**Source records**:
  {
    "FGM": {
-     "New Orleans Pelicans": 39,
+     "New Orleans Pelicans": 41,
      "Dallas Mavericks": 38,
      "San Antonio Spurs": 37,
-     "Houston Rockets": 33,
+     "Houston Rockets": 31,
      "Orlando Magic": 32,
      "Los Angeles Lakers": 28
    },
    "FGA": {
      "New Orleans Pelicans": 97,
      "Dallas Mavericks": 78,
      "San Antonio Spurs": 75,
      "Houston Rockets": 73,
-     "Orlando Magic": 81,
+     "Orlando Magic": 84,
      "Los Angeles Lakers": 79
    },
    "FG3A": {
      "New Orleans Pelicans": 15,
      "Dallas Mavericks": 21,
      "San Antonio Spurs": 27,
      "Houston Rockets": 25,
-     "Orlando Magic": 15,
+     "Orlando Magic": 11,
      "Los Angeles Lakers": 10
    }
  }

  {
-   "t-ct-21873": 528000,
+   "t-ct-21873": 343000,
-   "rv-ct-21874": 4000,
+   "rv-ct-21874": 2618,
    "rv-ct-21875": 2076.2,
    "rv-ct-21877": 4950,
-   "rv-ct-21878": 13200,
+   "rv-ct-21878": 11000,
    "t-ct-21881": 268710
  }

==

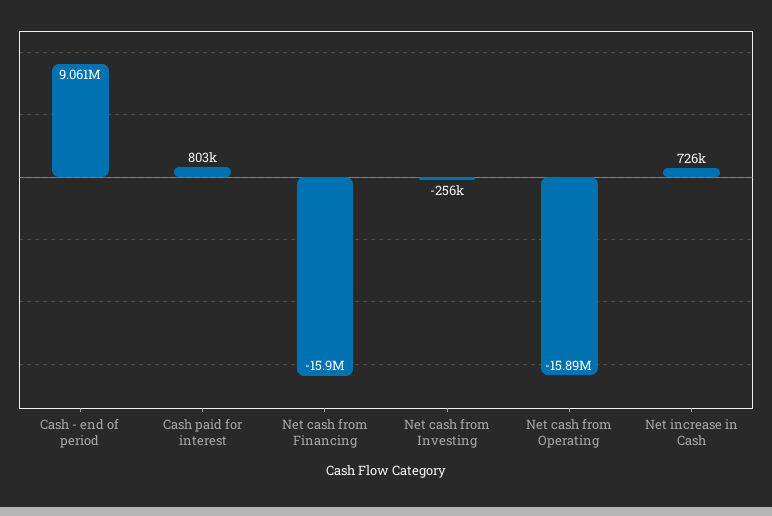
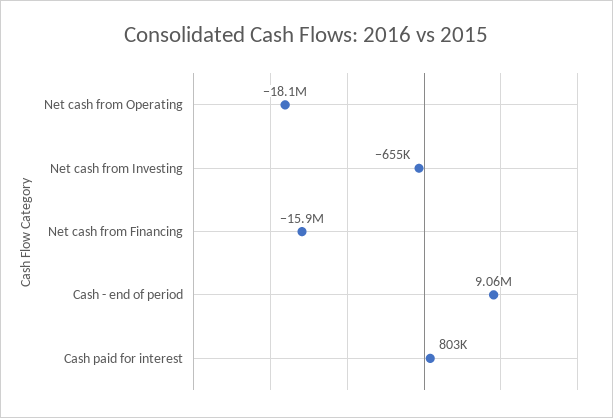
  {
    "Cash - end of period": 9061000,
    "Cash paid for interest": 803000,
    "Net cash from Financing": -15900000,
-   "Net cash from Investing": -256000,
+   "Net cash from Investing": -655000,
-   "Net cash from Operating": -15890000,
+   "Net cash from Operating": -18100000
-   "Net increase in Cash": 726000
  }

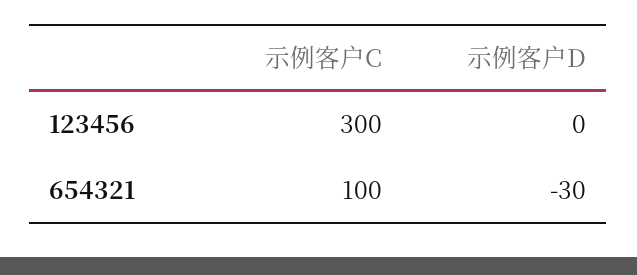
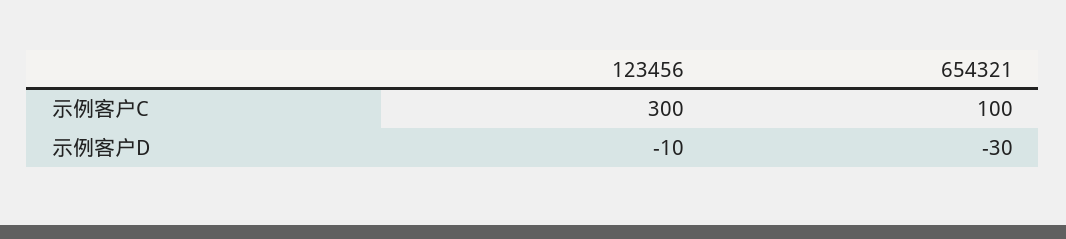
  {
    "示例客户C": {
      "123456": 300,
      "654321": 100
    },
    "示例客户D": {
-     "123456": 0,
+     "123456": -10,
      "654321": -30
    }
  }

**Work item**: From the listing above, return every line that carries the string "Antonio".

**Response for this exercise**:
      "San Antonio Spurs": 37,
      "San Antonio Spurs": 75,
      "San Antonio Spurs": 27,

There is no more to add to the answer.